さくらを追いかけた数日のものがたり、栃尾寿司ものがたり
出会って嬉しいきもち、再開して楽しかった日々……。
そして、今度いつ逢えるのかと、心の中で、花びらがちらちらと散っていくのです。
想いを心の中に残せば残すほど恋しく愛おしくなる。
ものがたりは明日でいったん、本を閉じます。

今度、ものがたりを開くのはいつになるのでしょうか?

2017年4月12日水曜日

花桃の里からお知らせ 栃尾寿司弁当をもっていこう!




豆撰から車で5分
歩いて15分くらいでしょうか
小高い丘の上を見上げると
色鮮やかなピンク色の花桃のつぼみが膨らんで
見えます。

イチゲが咲き、ぜんまいも顔をだしはじめる気配です。
上りの道は狭いので小さな車でないと
危険かもしれません。

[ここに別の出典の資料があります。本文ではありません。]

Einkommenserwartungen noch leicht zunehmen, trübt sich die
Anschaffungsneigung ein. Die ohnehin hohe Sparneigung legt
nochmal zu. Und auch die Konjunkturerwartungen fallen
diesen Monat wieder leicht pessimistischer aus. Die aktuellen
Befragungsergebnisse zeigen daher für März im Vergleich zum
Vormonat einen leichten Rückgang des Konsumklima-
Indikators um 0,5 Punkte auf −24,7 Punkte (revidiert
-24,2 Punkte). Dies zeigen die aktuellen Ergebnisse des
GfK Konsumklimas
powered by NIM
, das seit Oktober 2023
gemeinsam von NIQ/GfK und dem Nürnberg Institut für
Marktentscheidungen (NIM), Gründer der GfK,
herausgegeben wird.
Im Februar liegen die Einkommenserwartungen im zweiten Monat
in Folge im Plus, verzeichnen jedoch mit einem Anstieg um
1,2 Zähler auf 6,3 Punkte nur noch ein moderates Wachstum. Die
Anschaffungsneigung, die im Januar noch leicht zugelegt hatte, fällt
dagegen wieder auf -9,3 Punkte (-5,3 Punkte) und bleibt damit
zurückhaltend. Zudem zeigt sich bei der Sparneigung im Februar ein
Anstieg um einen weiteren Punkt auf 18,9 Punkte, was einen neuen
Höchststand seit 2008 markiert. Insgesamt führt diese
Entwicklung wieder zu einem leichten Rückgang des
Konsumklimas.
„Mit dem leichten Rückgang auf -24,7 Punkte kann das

頂上裏手に、3台くらい置ける駐車場があります。
豆撰に車を停めて、ぶらりと花桃を観ながら小高い丘「鳩峰」に
お手軽ハイキングはいかがでしょうか

畑のあちらこちらには水仙の花が群れをなして出迎えをしてくれます。
花桃の蜜をねらって飛び交うメジロたちの
賑やかな歌声に清々しい春爛漫を感じるはずです。
頂上付近から、もう一足上ると、両脇に紫色のカタクリもいっぱい咲きます。
朝は下を向いているカタクリは、お日様の陽を浴びると
空に向かって笑います。
コブシの花も咲く
小さな小さな鳩峰公園からは栃尾が一望に見渡せる眺めのいいところです。
(チッチとサリー気分になって・・・・・)








豆撰、お立ち寄りの際にちょっと足をのばしてみてはいかがでしょうか

お天気が良ければ「栃尾寿司弁当」を持って
残雪の守門岳を観ながら
お友達とご夫婦で楽しんでいただきたい
ちょっと穴場の「花桃の里」へご案内いたします。